Let me save you the trouble of looking for the interview. Here’s what they’re peddling now: Next year’s elections in Hungary may be free, but they won’t be fair. The districts have been gerrymandered. The system is rigged. And if that sounds familiar, it’s because they were making the same charge four years ago. Doesn't seem to matter that they’ve never been able to make their case.
In the interview, Scheppele insists that the electoral system has been designed in a way that makes it impossible for the opposition parties to win unless they all unite, and the districts drawn in such a way to make Fidesz invincible. “So, they sliced up the electoral districts in such a way,” she says, “that a small urban, left-wing dominated area is bundled up with a bigger rural part dominated by the political right.” You see, it’s gerrymandered.
She cannot give a single example, but I can. Here are three that crush her argument: By-elections to fill vacated seats in the Hungarian parliament took place in Veszprém and Tapolca in 2015, and Salgótarján in 2016. In each case, an opposition candidate won, demonstrating that defeating the governing parties in the constituencies is far from impossible, even if the opposition parties are not united.
The reason for the electoral reform was, in fact, the inequality of the constituencies drawn up in 1990 as a compromise and temporary solution. In the old system, for example, the 6th electoral district of Veszprém with 27 thousand voters would send one representative to the Parliament just like the 67 thousand voters of Gödöllő. It doesn’t take a maths degree to realize that this stood in serious contradiction to one of the most basic principles of modern-day elections – that is, the principle of equality of votes. The reformed electoral system allows no more than 15% difference in district size and has redrawn the districts to meet that requirement.
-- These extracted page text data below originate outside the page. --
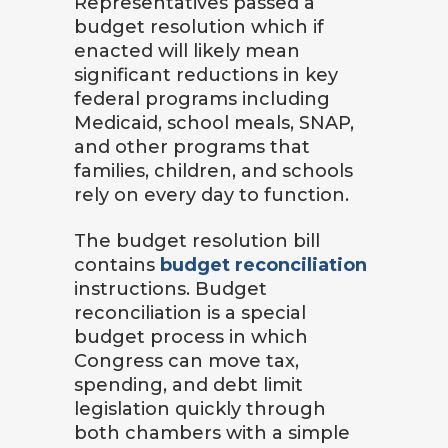
Representatives passed a
budget resolution which if
enacted will likely mean
significant reductions in key
federal programs including
Medicaid, school meals, SNAP,
and other programs that
families, children, and schools
rely on every day to function.
The budget resolution bill
contains
budget reconciliation
instructions. Budget
reconciliation is a special
budget process in which
Congress can move tax,
spending, and debt limit
legislation quickly through
both chambers with a simple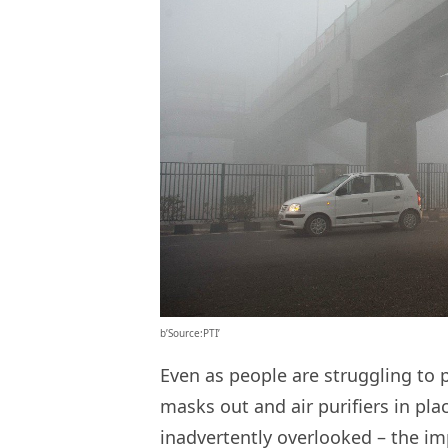
b’Source:PTI’
Even as people are struggling to p
masks out and air purifiers in pl
inadvertently overlooked – the im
HVG and the international press that have carried Scheppele’s criticisms always cite her academic title but neglect to mention that she has been working hand-in-glove with the opposition parties. She was exposed in a memorable [and lengthy] Twitter spat between a Hungarian opposition blogger and Viktor Szigetvári, the Socialist Party’s former campaign manager and now a leader of the opposition party Együtt. Szigetvári, we learned, met with the scholar regularly and had been “helping her to understand the details of the [electoral] system for two years”. Apparently, that’s her idea of an objective source.
Clearly, she has a professional stake in criticizing PM Orbán’s government and hiding this important aspect from the readership is nothing less than biased, shoddy reporting.
At one point, the HVG interviewer asks her if she has ever met Viktor Orbán. Yes, she claims, and goes on to depict the prime minister as a person capable of “brain melting” powers in the way he “focuses his attention”. In a similarly odd remark, communist-era informant Paul Lendvai recently named Prime Minister Orbán the “lord and master” of Hungary who wields “dark talents” to stay in power.
It’s already getting silly, and we’re still some four months away from the elections. But rest assured that we’ll be hearing a lot more of these hollow criticisms about the electoral system.